Language plays an important role in document classification and data extraction. It also matters in downstream processing and when the humans come into the loop. A document is written in a certain language, your users speak many languages, your business interacts with companies in various countries with yet other languages.
Detecting the language of a document early on in the processing workflow can improve accuracy and throughput.
Let’s say you have an AP Automation system in place. It centrally processes invoices that your organization receives from many countries. An OCR engine does text recognition. Human operators review incorrectly extracted data in a browser-based UI. The simplest way of setting up the system with regards to language support is this:
In the OCR engine configuration you select all document languages the system can encounter.
Configure the machine-learning-based data extraction so that it builds an AI model for all languages at once.

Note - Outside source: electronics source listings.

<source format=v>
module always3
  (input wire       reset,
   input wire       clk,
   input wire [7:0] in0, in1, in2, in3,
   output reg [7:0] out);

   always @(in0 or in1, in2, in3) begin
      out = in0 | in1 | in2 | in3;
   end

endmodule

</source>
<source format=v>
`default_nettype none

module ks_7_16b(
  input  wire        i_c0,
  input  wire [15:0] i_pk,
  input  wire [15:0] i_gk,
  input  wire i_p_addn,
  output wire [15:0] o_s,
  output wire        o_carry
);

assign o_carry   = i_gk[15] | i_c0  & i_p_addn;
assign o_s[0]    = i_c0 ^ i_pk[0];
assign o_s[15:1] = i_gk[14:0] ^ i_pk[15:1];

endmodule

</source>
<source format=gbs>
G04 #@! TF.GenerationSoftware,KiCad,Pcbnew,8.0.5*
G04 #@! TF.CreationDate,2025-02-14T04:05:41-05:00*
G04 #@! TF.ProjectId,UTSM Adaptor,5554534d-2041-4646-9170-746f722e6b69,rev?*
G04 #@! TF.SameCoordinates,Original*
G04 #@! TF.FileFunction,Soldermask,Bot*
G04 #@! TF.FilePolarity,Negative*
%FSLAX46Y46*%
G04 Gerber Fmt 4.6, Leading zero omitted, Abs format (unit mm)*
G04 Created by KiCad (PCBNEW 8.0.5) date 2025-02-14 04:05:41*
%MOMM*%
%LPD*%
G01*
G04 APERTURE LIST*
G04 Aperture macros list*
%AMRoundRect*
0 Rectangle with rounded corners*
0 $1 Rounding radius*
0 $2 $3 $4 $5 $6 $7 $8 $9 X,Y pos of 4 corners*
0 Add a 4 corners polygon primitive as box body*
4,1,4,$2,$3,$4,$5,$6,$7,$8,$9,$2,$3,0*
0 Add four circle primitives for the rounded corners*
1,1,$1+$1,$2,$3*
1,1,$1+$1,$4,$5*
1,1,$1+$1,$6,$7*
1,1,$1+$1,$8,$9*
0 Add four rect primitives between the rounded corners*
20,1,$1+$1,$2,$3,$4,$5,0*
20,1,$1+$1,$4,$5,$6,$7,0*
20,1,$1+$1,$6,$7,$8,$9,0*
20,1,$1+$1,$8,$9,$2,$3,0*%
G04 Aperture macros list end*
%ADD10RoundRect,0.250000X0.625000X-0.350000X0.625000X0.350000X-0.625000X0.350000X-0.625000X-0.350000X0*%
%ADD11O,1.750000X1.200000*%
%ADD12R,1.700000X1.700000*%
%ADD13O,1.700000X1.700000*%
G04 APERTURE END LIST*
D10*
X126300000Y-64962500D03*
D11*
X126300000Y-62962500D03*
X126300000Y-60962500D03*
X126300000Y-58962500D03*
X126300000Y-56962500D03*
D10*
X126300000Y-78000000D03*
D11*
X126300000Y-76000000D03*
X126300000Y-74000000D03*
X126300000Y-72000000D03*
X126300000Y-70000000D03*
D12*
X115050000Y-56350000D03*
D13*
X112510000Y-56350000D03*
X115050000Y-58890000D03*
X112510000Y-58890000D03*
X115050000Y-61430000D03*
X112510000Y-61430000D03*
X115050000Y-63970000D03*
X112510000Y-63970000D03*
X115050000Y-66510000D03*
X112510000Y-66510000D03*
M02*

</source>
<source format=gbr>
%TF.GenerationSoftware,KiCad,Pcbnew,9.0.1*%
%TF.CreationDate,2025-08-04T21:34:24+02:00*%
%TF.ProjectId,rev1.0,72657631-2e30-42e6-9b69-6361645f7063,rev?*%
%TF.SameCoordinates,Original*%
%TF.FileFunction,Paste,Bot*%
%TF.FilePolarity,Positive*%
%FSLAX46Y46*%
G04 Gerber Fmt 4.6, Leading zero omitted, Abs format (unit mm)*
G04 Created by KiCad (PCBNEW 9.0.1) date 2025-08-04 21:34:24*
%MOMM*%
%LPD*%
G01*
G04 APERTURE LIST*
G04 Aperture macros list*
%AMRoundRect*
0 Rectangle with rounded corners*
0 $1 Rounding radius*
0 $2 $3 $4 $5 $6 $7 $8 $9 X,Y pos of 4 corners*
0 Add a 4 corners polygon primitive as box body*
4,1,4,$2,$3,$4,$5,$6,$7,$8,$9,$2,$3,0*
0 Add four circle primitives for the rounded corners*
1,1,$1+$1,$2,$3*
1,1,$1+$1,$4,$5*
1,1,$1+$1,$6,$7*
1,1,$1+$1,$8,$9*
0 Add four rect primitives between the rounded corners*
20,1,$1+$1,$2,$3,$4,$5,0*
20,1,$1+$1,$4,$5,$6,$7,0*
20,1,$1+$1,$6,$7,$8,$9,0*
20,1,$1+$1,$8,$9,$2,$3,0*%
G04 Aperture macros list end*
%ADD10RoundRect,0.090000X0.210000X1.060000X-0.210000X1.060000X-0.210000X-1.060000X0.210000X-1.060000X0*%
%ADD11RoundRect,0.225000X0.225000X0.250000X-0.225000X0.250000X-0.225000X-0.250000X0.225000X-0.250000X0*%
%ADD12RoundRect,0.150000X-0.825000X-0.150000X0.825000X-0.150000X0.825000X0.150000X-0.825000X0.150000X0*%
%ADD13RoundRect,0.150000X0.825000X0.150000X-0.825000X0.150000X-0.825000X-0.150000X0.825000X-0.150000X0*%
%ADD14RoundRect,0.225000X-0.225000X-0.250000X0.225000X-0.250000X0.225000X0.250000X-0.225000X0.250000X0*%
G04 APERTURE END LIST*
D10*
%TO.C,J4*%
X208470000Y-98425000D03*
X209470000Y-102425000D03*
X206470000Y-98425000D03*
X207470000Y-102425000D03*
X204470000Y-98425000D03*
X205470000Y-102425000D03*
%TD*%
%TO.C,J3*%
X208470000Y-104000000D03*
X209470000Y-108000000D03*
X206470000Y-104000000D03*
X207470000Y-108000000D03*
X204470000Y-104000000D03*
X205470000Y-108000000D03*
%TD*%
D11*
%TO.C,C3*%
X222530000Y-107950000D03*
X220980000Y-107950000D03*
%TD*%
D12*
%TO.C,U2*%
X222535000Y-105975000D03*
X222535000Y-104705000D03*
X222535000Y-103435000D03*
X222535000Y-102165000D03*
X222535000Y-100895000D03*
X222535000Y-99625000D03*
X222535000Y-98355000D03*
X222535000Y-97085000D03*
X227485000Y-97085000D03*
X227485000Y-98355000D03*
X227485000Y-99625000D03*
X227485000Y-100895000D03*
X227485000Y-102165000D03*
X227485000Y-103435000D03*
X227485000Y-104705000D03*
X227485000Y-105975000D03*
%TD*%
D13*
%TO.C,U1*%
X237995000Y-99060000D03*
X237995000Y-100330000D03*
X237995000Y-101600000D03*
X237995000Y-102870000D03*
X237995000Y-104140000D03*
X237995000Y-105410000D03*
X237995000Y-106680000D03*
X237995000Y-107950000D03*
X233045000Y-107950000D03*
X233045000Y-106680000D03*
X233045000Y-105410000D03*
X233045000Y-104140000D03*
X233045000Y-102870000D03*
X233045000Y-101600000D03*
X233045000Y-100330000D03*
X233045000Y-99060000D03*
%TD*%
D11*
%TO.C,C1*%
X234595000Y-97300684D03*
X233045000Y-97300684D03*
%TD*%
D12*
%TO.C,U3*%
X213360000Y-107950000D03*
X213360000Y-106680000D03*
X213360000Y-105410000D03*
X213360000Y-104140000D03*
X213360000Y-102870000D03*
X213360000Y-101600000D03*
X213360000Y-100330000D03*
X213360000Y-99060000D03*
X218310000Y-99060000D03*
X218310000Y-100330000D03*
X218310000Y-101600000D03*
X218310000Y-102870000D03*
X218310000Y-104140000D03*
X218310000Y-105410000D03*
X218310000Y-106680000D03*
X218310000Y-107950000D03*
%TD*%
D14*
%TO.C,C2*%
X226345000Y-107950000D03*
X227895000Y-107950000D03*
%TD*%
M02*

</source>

Send invoices for review to a large pool of all operators so you can efficiently burn through the review tasks.
This approach can make the configuration of the automation system simple but each of the above “default settings” has several disadvantages, which we will now look into.

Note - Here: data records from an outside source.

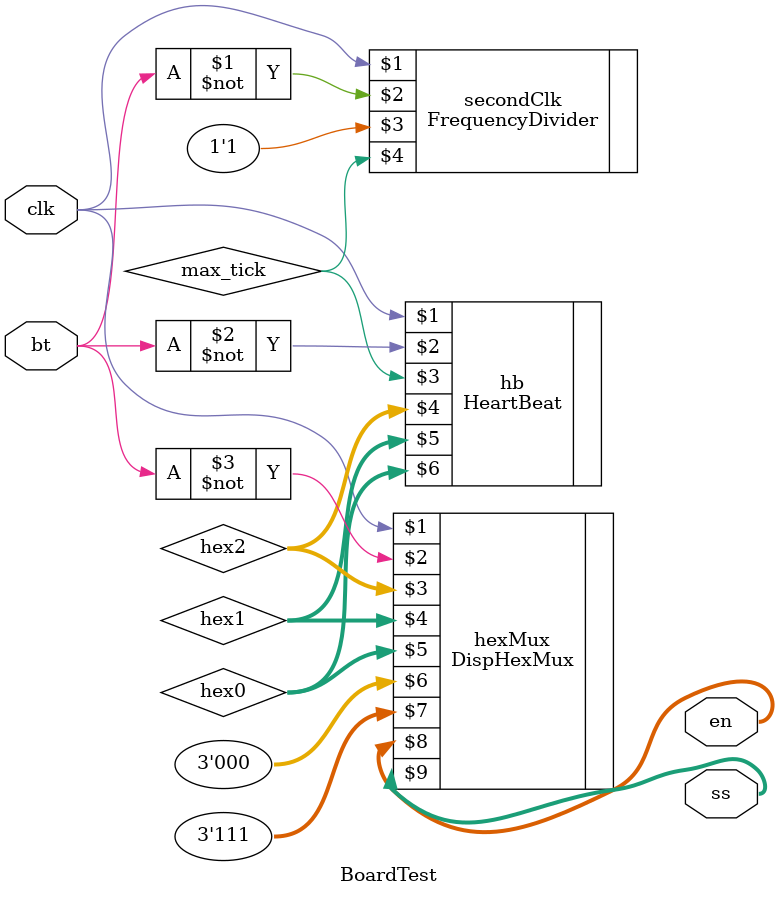
<source format=v>

`timescale 1ns / 1ps

module BoardTest( input wire clk, input wire [0:0] bt, output wire [7:0] ss, output wire [2:0] en );

	wire max_tick;
	wire [4:0] hex2, hex1, hex0;  // hex digits
	
	FrequencyDivider #( 4000000, 22 ) secondClk ( clk, ~bt[0], 1'b1, max_tick );

	HeartBeat hb ( clk, ~bt[0], max_tick, hex2, hex1, hex0 );

	DispHexMux hexMux( clk, ~bt[0], hex2, hex1, hex0, 3'b000, 3'b111, en, ss );

endmodule

</source>
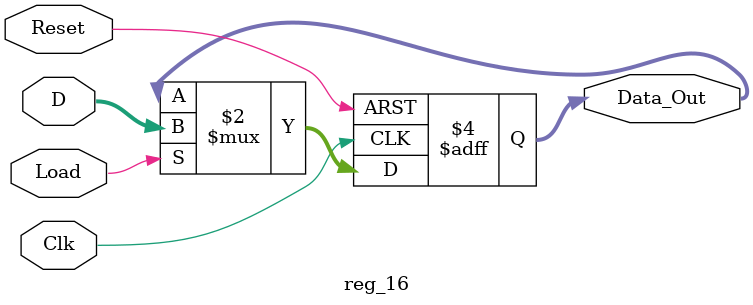
<source format=sv>
module reg_16 ( input						Clk, Reset, Load,
					input						[15:0] D,
					output logic 			[15:0] Data_Out);
					
		always_ff @ (posedge Clk or posedge Reset)
		begin
				// Setting the output Q[16..0] of the register to zeros as Reset is pressed
				if(Reset)
					Data_Out <= 16'b0000000000000000;
				// Loading D into register when load button is pressed (will eiher be switches or result of sum)
				else if(Load)
					Data_Out <= D;
		end
		
endmodule
</source>
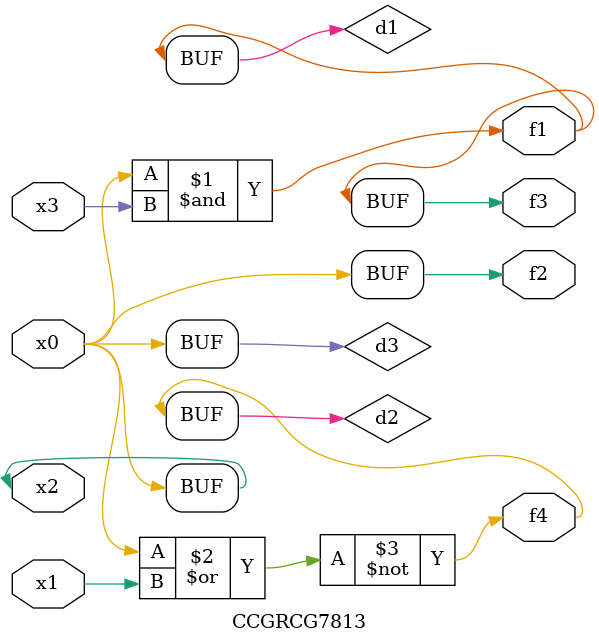
<source format=v>
module CCGRCG7813(
	input x0, x1, x2, x3,
	output f1, f2, f3, f4
);

	wire d1, d2, d3;

	and (d1, x2, x3);
	nor (d2, x0, x1);
	buf (d3, x0, x2);
	assign f1 = d1;
	assign f2 = d3;
	assign f3 = d1;
	assign f4 = d2;
endmodule

</source>
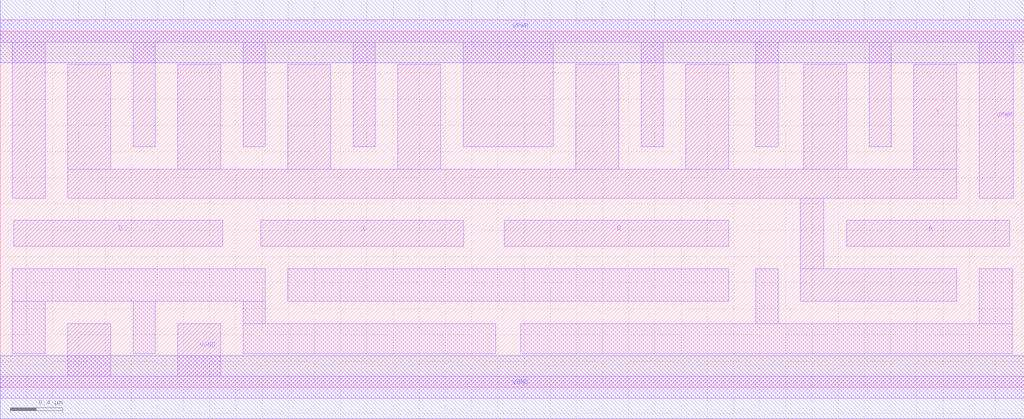
<source format=lef>
# Copyright 2020 The SkyWater PDK Authors
#
# Licensed under the Apache License, Version 2.0 (the "License");
# you may not use this file except in compliance with the License.
# You may obtain a copy of the License at
#
#     https://www.apache.org/licenses/LICENSE-2.0
#
# Unless required by applicable law or agreed to in writing, software
# distributed under the License is distributed on an "AS IS" BASIS,
# WITHOUT WARRANTIES OR CONDITIONS OF ANY KIND, either express or implied.
# See the License for the specific language governing permissions and
# limitations under the License.
#
# SPDX-License-Identifier: Apache-2.0

VERSION 5.5 ;
NAMESCASESENSITIVE ON ;
BUSBITCHARS "[]" ;
DIVIDERCHAR "/" ;
MACRO sky130_fd_sc_hd__nand4_4
  CLASS CORE ;
  SOURCE USER ;
  ORIGIN  0.000000  0.000000 ;
  SIZE  7.820000 BY  2.720000 ;
  SYMMETRY X Y R90 ;
  SITE unithd ;
  PIN A
    ANTENNAGATEAREA  0.990000 ;
    DIRECTION INPUT ;
    USE SIGNAL ;
    PORT
      LAYER li1 ;
        RECT 6.465000 1.075000 7.710000 1.275000 ;
    END
  END A
  PIN B
    ANTENNAGATEAREA  0.990000 ;
    DIRECTION INPUT ;
    USE SIGNAL ;
    PORT
      LAYER li1 ;
        RECT 3.850000 1.075000 5.565000 1.275000 ;
    END
  END B
  PIN C
    ANTENNAGATEAREA  0.990000 ;
    DIRECTION INPUT ;
    USE SIGNAL ;
    PORT
      LAYER li1 ;
        RECT 1.990000 1.075000 3.540000 1.275000 ;
    END
  END C
  PIN D
    ANTENNAGATEAREA  0.990000 ;
    DIRECTION INPUT ;
    USE SIGNAL ;
    PORT
      LAYER li1 ;
        RECT 0.105000 1.075000 1.700000 1.275000 ;
    END
  END D
  PIN Y
    ANTENNADIFFAREA  2.511000 ;
    DIRECTION OUTPUT ;
    USE SIGNAL ;
    PORT
      LAYER li1 ;
        RECT 0.515000 1.445000 7.305000 1.665000 ;
        RECT 0.515000 1.665000 0.845000 2.465000 ;
        RECT 1.355000 1.665000 1.685000 2.465000 ;
        RECT 2.195000 1.665000 2.525000 2.465000 ;
        RECT 3.035000 1.665000 3.365000 2.465000 ;
        RECT 4.395000 1.665000 4.725000 2.465000 ;
        RECT 5.235000 1.665000 5.565000 2.465000 ;
        RECT 6.110000 0.655000 7.305000 0.905000 ;
        RECT 6.110000 0.905000 6.290000 1.445000 ;
        RECT 6.135000 1.665000 6.465000 2.465000 ;
        RECT 6.975000 1.665000 7.305000 2.465000 ;
    END
  END Y
  PIN VGND
    DIRECTION INOUT ;
    SHAPE ABUTMENT ;
    USE GROUND ;
    PORT
      LAYER li1 ;
        RECT 0.000000 -0.085000 7.820000 0.085000 ;
        RECT 0.515000  0.085000 0.845000 0.485000 ;
        RECT 1.355000  0.085000 1.685000 0.485000 ;
    END
    PORT
      LAYER met1 ;
        RECT 0.000000 -0.240000 7.820000 0.240000 ;
    END
  END VGND
  PIN VPWR
    DIRECTION INOUT ;
    SHAPE ABUTMENT ;
    USE POWER ;
    PORT
      LAYER li1 ;
        RECT 0.000000 2.635000 7.820000 2.805000 ;
        RECT 0.090000 1.445000 0.345000 2.635000 ;
        RECT 1.015000 1.835000 1.185000 2.635000 ;
        RECT 1.855000 1.835000 2.025000 2.635000 ;
        RECT 2.695000 1.835000 2.865000 2.635000 ;
        RECT 3.535000 1.835000 4.225000 2.635000 ;
        RECT 4.895000 1.835000 5.065000 2.635000 ;
        RECT 5.770000 1.835000 5.940000 2.635000 ;
        RECT 6.635000 1.835000 6.805000 2.635000 ;
        RECT 7.475000 1.445000 7.735000 2.635000 ;
    END
    PORT
      LAYER met1 ;
        RECT 0.000000 2.480000 7.820000 2.960000 ;
    END
  END VPWR
  OBS
    LAYER li1 ;
      RECT 0.090000 0.255000 0.345000 0.655000 ;
      RECT 0.090000 0.655000 2.025000 0.905000 ;
      RECT 1.015000 0.255000 1.185000 0.655000 ;
      RECT 1.855000 0.255000 3.785000 0.485000 ;
      RECT 1.855000 0.485000 2.025000 0.655000 ;
      RECT 2.195000 0.655000 5.565000 0.905000 ;
      RECT 3.975000 0.255000 7.730000 0.485000 ;
      RECT 5.770000 0.485000 5.940000 0.905000 ;
      RECT 7.475000 0.485000 7.730000 0.905000 ;
  END
END sky130_fd_sc_hd__nand4_4
END LIBRARY

</source>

The way OCR engine language settings work is like this: They segment the image into characters, classify each character to know which one it is, then form words based on the spacing. Lastly, they use a language-specific dictionary to improve the raw recognition, as it is more likely that a word is correct if it appears in a dictionary.
This works well if you select only one or 2 languages, but many engines allow you to select dozens of languages at once. If you do that, the OCR engine applies all the selected dictionaries and the chances increase that it reads a French word in an English document, as an example.

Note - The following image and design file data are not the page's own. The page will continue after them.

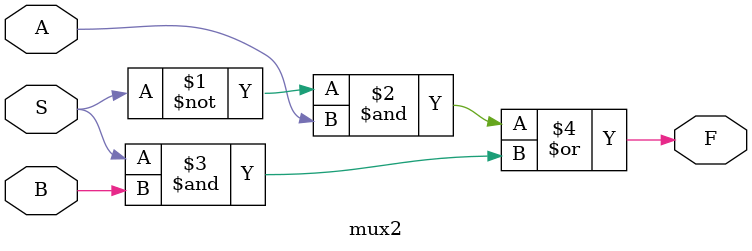
<source format=v>
module mux2(A, B, S, F);
	input A, B, S;
	output F;
	
	assign F = (~S & A) | (S & B);
endmodule
</source>
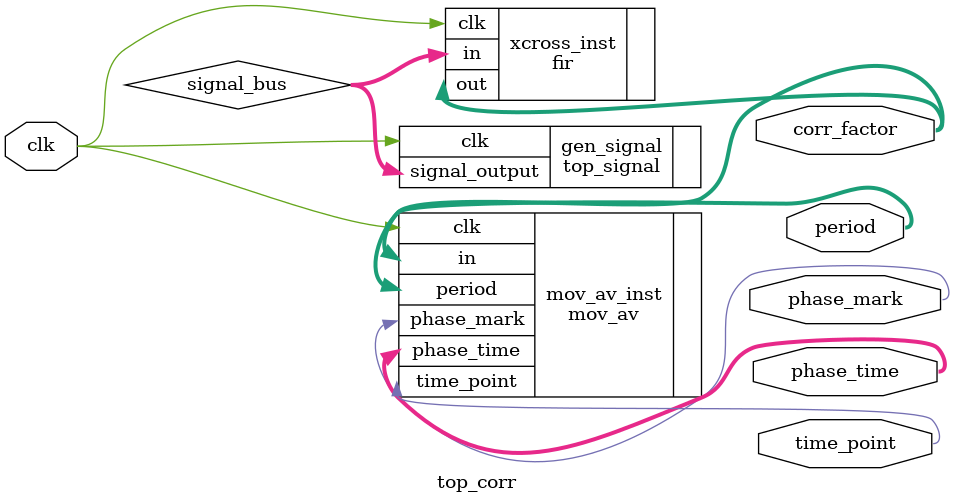
<source format=v>
module top_corr (
    input clk,
    output [76:0] corr_factor,
    output [20:0] period,
    output time_point,
    output [9:0] phase_time,
    output phase_mark 
);
wire [13:0] signal_bus;

top_signal gen_signal (.clk(clk), .signal_output(signal_bus));

fir xcross_inst (     .clk(clk),
                      .in(signal_bus), 
                      .out(corr_factor)
                      );

mov_av mov_av_inst (.clk(clk), 
                    .in(corr_factor), 
                    .period(period), 
                    .time_point(time_point),
                    .phase_time(phase_time),
                    .phase_mark(phase_mark)
                    );

endmodule 
</source>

You can avoid this in many automation products by using language detection. Instead of processing all documents with OCR engine settings using all languages, you can first detect the language and then route the document to a processing step where the OCR engine settings use only one language. This means more configuration effort, but likely results in better recognition.
Many capture products include machine learning tools for data extraction. In the old days, consultants came in and set up regular expressions and dozens of rules per field that needed extraction. This becomes unmanageable quickly. Machine learning to the rescue. Instead of writing rules, users train the system by clicking on the value of each field in several documents. The system builds a model from all these sample documents and figures out the good old rules by itself.
Now, this model’s performance is also impacted by what you throw into the samples used to train it. Invoices from all countries used to train the same model can cause similar effects as explained earlier. Keywords and labels for fields can become inconsistent the more different languages the engine sees in the samples.
Again, you can avoid this with some design effort. Most capture automation products include classification features. You can use language detection based on classification to route the document to a language-specific sub-class. In that sub-class, the fields are extracted with a language-specific AI model only, which likely provides better accuracy. Designing the capture project like this has other great side effects, too:
You can use the language information to verify the extracted vendor. E.g. it is unlikely that a Spanish vendor sends a French invoice.
You can use the language to derive the country of the vendor in many cases. This allows you to fine-tune the local tax validations and other country-specific rules.
When you automate the Accounts Payables process, the people reviewing the incorrectly extracted invoices or doing the downstream processing (approvals, GL-coding, etc.) are often experts. If you centralize the processing of all invoices it makes sense to route them to users fluent in the invoice language. It doesn’t make much sense to have a French accountant review a Chinese invoice.
Language detection can solve that problem, too. You can configure many AP Automation systems to route tasks to individuals or groups based on custom criteria. Why not use the detected invoice language as a criterion to route the invoice to the person who speaks the invoice’s language?
Language detection is usually done with classification technology. There are 3 kinds of tools for this:
Built into the OCR engine. You can configure some OCR engines either select all languages manually or auto-detect the right one. The auto-detection is done internally in the engine. Often, it does the first pass in a language with western characters like English. and then classifies the text with an AI model trained on all languages. But for you as a user of the OCR engine, it is just a checkbox: “Auto-detect language”
Built into the Automation platform. Sometimes, language detection is a feature there that you can use to steer the workflow or modify settings like OCR languages dynamically.
Build your own. Most Capture automation platforms include classification. You can create your own classification model for languages. If you need samples to train such a language classifier, you can find them easily on Kaggle.com, or you use existing, labeled samples from your system of record.
Consider your business case. You might not need to worry about language detection if you process only documents in one language and if all your people working on them speak the same language. But in all other cases, consider language detection capabilities when selecting OCR engines or buying software that solves your document automation problems.